● **Listed records**:

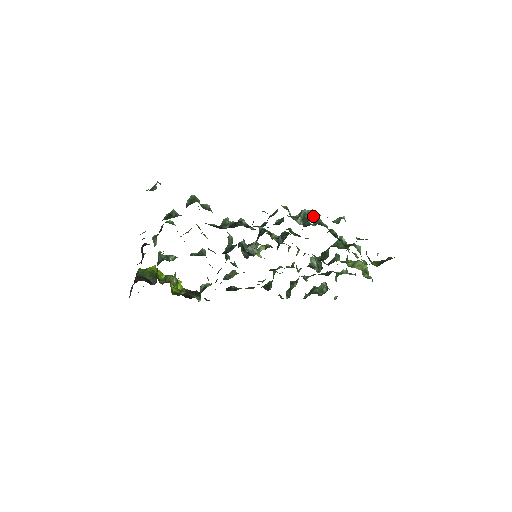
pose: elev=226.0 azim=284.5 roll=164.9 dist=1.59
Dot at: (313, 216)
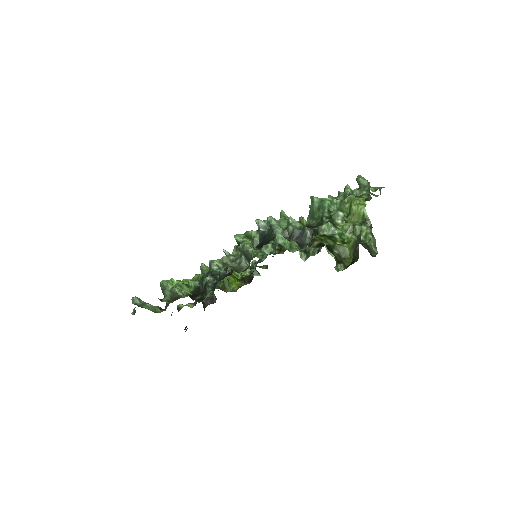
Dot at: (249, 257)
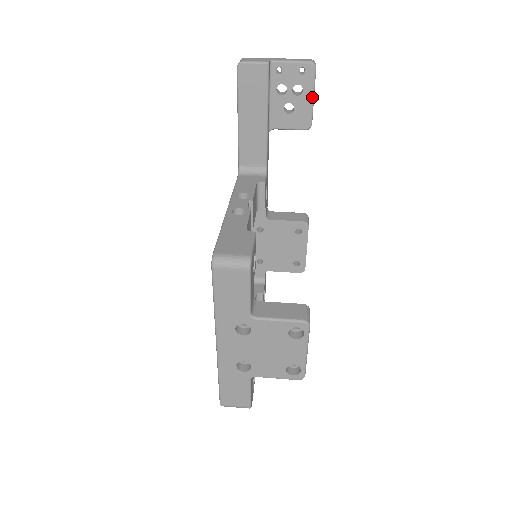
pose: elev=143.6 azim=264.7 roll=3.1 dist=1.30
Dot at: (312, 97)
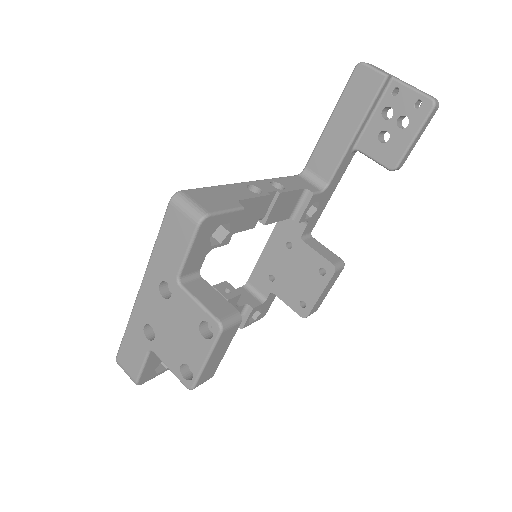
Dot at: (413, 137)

● **Request**: Switch every "pose" to "camera" across all the entries and write the lines out again with nothing else changed. Leave the pictures out.

● **The result**:
camera: elev=226.0 azim=284.5 roll=164.9 dist=1.59
Dot at: (313, 216)
Dot at: (249, 257)
camera: elev=143.6 azim=264.7 roll=3.1 dist=1.30
Dot at: (312, 97)
Dot at: (413, 137)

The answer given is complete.